What Does Cooking for One Mean?


It’s something I’ve been pondering for about five years now. After interviewing single friends across generations, filling notebooks with ramblings and recipe ideas, and living the solo cooking life in multiple cities, I have THOUGHTS. 

Cooking for one means my cravings are in charge. There’s no one to consult, no reason to compromise. If I get a hankering for something, nothing else will do. What I crave changes moment to moment—why strict meal planning or days of the same leftovers just doesn’t work for me. My appetite changes too: Depending on the night or my mood, I’ll want a feast or small snack, something robust and hearty or light and simple.

Cooking for one means willpower is half the battle. Parents have to feed their kids. Couples share the cooking duties or decide where to order takeout. My motivation to get up off the couch and cook is the only factor here. Some nights I feel so inspired and excited to cook that I make a feast. Other nights it’s all I can do to make a sandwich. Cooking for one isn’t an all or nothing proposition… It’s about enjoying whatever ends up on your plate and taking care of yourself in the process.

Cooking for one means playing the “use it up” game. Every item I pick up at the store gets its own screening: If I buy you, how am I going to use you up before you go bad? Or before you become another space-hogging relic that I can’t bear to throw out? Food waste is the enemy that must be defeated at all costs. For me, it’s a fun challenge: My best ideas come from finding new ways to use up what I have on hand. 
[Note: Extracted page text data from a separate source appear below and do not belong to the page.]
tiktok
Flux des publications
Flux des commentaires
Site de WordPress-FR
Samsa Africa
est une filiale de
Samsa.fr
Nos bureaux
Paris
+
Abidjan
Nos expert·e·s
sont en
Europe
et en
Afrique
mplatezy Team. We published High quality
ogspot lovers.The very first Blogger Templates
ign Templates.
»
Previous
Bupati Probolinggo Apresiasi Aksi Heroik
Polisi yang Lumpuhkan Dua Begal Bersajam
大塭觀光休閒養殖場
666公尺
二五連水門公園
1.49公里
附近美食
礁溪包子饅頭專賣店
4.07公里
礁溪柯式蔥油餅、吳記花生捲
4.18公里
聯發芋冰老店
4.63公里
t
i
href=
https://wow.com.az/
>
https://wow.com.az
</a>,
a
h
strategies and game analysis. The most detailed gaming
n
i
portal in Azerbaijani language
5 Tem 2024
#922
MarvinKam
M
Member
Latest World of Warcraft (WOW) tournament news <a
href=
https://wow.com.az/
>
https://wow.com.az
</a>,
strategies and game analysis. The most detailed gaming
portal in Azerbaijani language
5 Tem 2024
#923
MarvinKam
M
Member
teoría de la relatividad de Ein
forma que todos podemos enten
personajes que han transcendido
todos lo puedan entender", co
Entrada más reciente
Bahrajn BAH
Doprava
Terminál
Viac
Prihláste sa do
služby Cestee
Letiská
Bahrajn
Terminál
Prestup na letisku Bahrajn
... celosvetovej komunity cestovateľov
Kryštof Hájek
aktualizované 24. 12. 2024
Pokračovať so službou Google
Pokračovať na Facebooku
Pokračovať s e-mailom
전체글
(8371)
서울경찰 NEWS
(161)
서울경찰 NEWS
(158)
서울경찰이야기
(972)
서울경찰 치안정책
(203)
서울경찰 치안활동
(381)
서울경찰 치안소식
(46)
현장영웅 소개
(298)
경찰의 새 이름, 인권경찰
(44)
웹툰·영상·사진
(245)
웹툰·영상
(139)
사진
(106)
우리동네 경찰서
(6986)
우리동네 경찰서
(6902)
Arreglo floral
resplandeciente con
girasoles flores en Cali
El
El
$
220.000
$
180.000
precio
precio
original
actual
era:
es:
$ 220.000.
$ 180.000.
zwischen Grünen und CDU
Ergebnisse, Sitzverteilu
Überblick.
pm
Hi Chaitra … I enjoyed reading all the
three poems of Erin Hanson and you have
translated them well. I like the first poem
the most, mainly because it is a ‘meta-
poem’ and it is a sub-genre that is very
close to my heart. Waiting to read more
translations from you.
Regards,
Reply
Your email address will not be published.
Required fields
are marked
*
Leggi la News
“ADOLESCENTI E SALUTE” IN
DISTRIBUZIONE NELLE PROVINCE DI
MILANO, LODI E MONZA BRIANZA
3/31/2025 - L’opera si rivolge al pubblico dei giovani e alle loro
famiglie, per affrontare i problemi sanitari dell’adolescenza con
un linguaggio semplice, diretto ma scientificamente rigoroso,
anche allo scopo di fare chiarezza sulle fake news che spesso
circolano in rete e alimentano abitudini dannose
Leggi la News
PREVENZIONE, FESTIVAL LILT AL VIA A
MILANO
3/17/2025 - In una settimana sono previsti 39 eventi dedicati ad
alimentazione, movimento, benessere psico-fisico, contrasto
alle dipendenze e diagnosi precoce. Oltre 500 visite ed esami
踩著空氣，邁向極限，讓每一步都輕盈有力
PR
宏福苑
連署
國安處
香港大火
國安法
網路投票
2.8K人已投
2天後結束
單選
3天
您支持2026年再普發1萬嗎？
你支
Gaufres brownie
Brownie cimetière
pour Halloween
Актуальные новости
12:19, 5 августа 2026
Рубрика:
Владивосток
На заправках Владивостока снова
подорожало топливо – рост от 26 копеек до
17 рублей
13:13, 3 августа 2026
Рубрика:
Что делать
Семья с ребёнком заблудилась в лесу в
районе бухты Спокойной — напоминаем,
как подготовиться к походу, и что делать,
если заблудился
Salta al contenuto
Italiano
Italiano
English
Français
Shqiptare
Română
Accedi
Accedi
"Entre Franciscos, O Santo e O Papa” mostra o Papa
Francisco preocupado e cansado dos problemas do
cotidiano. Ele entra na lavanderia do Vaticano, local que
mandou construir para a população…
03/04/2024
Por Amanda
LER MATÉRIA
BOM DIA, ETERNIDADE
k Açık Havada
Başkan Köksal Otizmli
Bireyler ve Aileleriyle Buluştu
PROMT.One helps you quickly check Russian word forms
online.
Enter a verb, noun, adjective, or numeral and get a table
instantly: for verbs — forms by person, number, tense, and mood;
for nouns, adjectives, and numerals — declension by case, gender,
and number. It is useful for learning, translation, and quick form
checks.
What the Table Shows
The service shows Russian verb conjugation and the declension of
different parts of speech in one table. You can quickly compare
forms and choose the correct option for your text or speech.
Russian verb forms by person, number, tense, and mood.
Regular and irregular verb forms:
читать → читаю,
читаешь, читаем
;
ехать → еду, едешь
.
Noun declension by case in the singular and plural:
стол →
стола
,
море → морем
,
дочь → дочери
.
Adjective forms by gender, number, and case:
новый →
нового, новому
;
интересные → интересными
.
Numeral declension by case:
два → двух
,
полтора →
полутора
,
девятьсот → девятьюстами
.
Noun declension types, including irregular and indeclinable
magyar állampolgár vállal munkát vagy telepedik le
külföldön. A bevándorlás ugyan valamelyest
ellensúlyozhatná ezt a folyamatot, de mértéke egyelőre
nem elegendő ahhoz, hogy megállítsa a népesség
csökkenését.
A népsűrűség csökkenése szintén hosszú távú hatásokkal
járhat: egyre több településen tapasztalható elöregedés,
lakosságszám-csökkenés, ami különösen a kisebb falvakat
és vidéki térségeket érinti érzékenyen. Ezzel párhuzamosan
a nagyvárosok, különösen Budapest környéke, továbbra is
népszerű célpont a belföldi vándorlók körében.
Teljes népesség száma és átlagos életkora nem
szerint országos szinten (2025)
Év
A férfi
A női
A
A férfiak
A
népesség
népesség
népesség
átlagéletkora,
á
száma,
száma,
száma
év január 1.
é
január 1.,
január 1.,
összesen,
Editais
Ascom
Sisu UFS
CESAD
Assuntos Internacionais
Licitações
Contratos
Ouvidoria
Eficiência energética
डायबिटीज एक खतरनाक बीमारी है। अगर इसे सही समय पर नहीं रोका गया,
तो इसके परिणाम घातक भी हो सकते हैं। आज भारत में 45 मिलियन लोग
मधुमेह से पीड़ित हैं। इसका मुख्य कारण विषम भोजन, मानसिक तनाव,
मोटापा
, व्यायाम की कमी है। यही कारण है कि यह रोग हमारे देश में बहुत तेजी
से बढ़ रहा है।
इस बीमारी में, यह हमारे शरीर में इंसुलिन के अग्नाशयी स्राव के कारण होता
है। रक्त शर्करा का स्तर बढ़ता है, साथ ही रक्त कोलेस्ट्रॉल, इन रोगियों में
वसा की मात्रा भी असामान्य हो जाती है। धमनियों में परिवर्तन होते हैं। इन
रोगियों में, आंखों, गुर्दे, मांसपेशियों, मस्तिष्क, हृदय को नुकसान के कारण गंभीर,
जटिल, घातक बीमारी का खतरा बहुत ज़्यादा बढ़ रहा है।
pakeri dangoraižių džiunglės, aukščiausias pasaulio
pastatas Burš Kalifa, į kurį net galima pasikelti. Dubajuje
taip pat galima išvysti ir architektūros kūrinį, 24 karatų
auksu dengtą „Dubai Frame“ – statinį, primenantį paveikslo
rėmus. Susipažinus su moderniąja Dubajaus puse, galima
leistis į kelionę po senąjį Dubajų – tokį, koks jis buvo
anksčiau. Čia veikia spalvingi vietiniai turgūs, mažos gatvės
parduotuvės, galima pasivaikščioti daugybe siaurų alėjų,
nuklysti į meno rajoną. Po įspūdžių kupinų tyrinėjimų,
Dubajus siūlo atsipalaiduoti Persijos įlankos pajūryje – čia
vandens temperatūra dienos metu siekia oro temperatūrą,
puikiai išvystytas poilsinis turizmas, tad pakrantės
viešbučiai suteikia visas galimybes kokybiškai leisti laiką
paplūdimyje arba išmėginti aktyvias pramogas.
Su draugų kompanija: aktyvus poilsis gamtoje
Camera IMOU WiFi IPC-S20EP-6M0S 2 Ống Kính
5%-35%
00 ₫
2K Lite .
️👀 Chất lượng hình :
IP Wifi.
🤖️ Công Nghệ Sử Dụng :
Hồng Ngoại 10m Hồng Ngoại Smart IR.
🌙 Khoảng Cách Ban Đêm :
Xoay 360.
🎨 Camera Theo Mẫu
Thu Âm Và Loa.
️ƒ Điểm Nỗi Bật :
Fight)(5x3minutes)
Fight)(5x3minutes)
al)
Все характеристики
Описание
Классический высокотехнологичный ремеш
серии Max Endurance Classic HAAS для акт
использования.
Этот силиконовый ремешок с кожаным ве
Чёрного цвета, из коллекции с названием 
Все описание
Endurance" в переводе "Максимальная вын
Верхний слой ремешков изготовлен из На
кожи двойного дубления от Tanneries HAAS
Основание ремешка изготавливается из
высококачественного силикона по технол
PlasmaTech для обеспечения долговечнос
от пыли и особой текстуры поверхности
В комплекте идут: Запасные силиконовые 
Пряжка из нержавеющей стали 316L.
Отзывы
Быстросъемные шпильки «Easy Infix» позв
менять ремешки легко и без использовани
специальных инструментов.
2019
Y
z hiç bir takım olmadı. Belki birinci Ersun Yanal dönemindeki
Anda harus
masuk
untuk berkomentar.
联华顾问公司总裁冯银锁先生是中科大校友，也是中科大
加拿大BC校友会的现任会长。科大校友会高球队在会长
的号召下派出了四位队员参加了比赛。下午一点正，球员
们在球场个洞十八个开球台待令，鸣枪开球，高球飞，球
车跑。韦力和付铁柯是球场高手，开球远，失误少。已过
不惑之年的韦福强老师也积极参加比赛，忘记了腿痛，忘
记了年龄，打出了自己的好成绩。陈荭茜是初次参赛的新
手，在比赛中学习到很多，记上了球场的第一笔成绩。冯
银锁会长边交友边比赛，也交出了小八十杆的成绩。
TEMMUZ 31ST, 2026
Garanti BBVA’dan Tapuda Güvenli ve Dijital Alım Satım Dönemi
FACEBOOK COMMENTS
Cooking for one means keeping it simple and convenient. As much as I love to shop, I don’t have the patience or budget to seek out expensive or hard-to-find ingredients. As much as I love to cook, I don’t want to spend more time cooking or washing dishes. I’m not interested in complicated recipes that just make less food (read: the same number of steps and lots of odds and ends left over). I want food that’s fresh, fast, and interesting. And I want to get everything I need for the week at the one or two stores closest to me. 

My takeaway? Solo cooks are just different. We’re our own category with our own unique needs and challenges. And now that singles make up almost half of all homes in the country (!), it’s the perfect time to create our own resources and share them. I couldn’t be happier to be part of the conversation.

A Kind of Beginning


My first day in my first apartment in Brooklyn was Christmas Eve. It had been one month since I got my first job in New York, two months since I showed up at my aunt’s Tribeca apartment, three months since I left a seven-year job in Birmingham, my hometown. My new roommate was home in Texas. The streets were quiet, the subways almost empty. I dropped my things and walked the chilly couple blocks to
Four & Twenty Blackbirds. Sitting there with my pie and a book, surrounded by other holiday orphans doing the same, I felt like I’d finally “made it” here.   

Two years, a new job, and my own apartment later, I’m feeling more at home in the city and with myself. I’ve found that I prefer to live alone and really always have. And I’ve found so much joy and nourishment in cooking for myself. I’m free to indulge any craving, to improvise and fail and discover. My kitchen (er, tiny kitchenette) is where I relax and unwind at the end of a long day. Cooking is all the more satisfying because I know I’m taking care of myself and answering my own weird and random cravings. 

I won’t lie though: Cooking for one (even for a professional foodie) is a challenge. Recipes serve four or six or eight. Stores package ingredients to serve four or six or eight. I’m always trying to find new ways to use up what I buy because I can’t stand food waste or a week of the same leftovers. There are also plenty of nights where having the sheer will make something, anything, feels like more than half the battle.

Maybe you feel this way too, which is why I’m sharing My Solo Kitchen with you. Here you’ll find recipes designed to serve one and fit the lifestyle of a busy, social, single cook on a budget: Not fussy or expensive, with accessible ingredients and no food waste. I’ll talk too about living the solo cook life, from shopping strategies and understanding your cravings to just psyching yourself up to make dinner.